Hydraulic telescopic aerial working platforms are used for a wide variety of tasks. These include maintenance work on electricity pylons and wind power installations, live TV coverage of international football championships, repairs to mobile phone masts on towers and buildings, and even assistance with high-elevation fire service and rescue operations. The carrying vehicle provides mobility and also helps to stabilise the platform.
|Gross vehicle weight (t)*||18||20||33||38|
|Wheelbases (mm)||4,500 - 6,000||4,500 - 5,400||4,200; 4,500||4,200; 4,500|
|Cabs||S-cab; M-cab||S-cab; M-cab||S-cab; M-cab||S-cab; M-cab|
|Engine types||V6; V8||V6; V8||V6; V8||V6; V8|
|Horsepower||313 - 476||313 - 476||313 - 476||313 - 476|
|Emission classes||Euro 2; Euro 3||Euro 2; Euro 3||Euro 2; Euro 3||Euro 2; Euro 3|
Mobility and stability for elevated operations.
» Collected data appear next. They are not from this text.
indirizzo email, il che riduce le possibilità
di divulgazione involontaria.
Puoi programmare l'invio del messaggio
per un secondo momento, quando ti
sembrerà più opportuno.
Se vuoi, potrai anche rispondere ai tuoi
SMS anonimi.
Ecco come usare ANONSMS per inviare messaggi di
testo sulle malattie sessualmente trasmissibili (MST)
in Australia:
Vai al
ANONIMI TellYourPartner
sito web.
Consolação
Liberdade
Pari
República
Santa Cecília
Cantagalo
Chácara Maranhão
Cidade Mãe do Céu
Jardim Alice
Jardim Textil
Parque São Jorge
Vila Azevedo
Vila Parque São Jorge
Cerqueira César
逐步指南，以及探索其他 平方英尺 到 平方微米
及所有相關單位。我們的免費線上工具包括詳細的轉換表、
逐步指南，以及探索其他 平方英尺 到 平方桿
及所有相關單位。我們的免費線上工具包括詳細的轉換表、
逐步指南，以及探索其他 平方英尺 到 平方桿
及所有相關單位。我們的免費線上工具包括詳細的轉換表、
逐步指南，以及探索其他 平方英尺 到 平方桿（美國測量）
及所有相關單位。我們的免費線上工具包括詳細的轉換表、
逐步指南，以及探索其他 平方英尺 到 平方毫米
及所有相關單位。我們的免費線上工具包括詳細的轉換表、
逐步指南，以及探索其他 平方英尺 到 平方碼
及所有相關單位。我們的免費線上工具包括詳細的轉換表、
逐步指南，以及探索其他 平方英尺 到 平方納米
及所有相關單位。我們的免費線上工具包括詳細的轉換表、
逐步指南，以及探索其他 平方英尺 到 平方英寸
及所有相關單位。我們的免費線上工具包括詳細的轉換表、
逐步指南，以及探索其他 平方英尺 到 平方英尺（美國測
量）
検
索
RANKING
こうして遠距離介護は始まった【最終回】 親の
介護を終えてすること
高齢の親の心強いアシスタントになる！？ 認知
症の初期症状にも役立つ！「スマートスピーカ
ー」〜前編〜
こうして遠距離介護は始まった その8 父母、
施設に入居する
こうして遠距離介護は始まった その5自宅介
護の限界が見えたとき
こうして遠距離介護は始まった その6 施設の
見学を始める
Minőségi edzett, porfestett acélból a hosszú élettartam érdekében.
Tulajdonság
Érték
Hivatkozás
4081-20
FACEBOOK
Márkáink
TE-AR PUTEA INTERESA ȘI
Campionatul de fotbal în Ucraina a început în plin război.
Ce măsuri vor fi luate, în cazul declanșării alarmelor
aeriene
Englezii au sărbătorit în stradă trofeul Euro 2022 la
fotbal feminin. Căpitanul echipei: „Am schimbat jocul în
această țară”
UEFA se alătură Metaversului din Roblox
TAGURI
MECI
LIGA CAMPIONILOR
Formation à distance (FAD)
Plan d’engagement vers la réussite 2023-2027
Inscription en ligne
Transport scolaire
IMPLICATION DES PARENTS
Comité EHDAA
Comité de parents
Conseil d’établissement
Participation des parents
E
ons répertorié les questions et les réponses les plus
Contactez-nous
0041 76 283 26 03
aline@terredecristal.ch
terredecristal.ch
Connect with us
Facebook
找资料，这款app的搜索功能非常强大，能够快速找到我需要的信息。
Deployment of aerial platforms is particularly rapid and efficient if they can be transported to the scene on a truck – and that’s where the Actros comes into its own. Thanks to the structural strength and load-bearing capacity of the Actros chassis, platform operation is safe and stable. Power is provided by the 12-litre V6 engine, or by the 16-litre V8 diesel engine. The impressive torque is on tap at engine speeds as low as 1,080 rpm.
Achieving record-breaking heights.
The highest industrial lift ever permanently mounted on a truck, reaching heights of up to 90 meters, is fitted to an Actros chassis. By comparison, fire service ladders have a maximum extension of 50 meters.